## Your assignment
Decide whether each statement agrees with the interim financial statements text below, answering yes or no and quoting the words of the text that settle it. 1. The income statement was prepared using the function of expense format. 2. Current assets or liabilities are those intended to be sold or redeemed within one year. 3. The segment report is included in the notes to the consolidated statement of comprehensive income.

Principles of preparation
The IFRS interim consolidated financial statements have been prepared in euro. Figures are typically presented in thousands of euro (€ thousand). The segment report is included in the interim Group management report.
The same accounting policies were applied as in the 2023 consolidated financial statements.
The income statement was prepared in accordance with the nature of expense format.
In accordance with IAS 1, assets and liabilities reported in the statement of financial position are classified as either current or non-current. Current assets or liabilities are those intended to be sold or redeemed within a period of one year.
The preparation of the quarterly consolidated financial statements requires certain assumptions and estimates affecting the amount and reporting of the assets, liabilities, income, expenses and contingent liabilities recognised. The actual amounts may differ from these estimates.
Notes to the consolidated statement of comprehensive income
Revenue
The Group's revenue can be broken down as follows:
| Revenue | 31.03.2024 K€ |
31.03.2023 K€ |
|---|---|---|
| Construction and delivery of machinery |
13,480 | 18,787 |
| Services / replacement parts | 5,148 | 4,828 |
| Total | 18,628 | 23,615 |
The categories "Construction and delivery of machinery" and "Services/replacement parts" are revenue from contracts with customers in accordance with IFRS 15.

## Data to examine

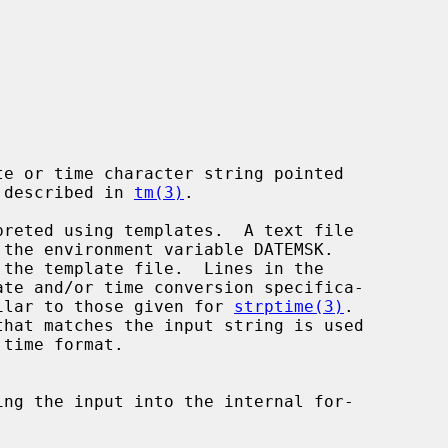
e or time character string pointed

 described in 
tm(3)
.

imilar to those given for 
strptime(3)
.
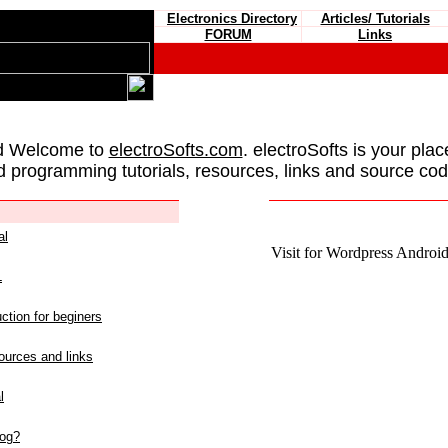
Electronics Directory
Articles/ Tutorials
FORUM
Links
d Welcome to
electroSofts.com
. electroSofts is your plac
d programming tutorials, resources, links and source cod
al
Visit for Wordpress Android 
L
ction for beginers
urces and links
l
log?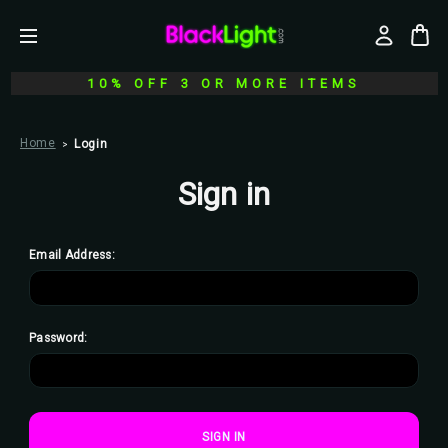
10% OFF 3 OR MORE ITEMS
Home
Login
Sign in
Email Address:
Password:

## Response area
1. No: "The income statement was prepared in accordance with the nature of expense format."
2. Yes: "Current assets or liabilities are those intended to be sold or redeemed within a period of one year."
3. No: "The segment report is included in the interim Group management report."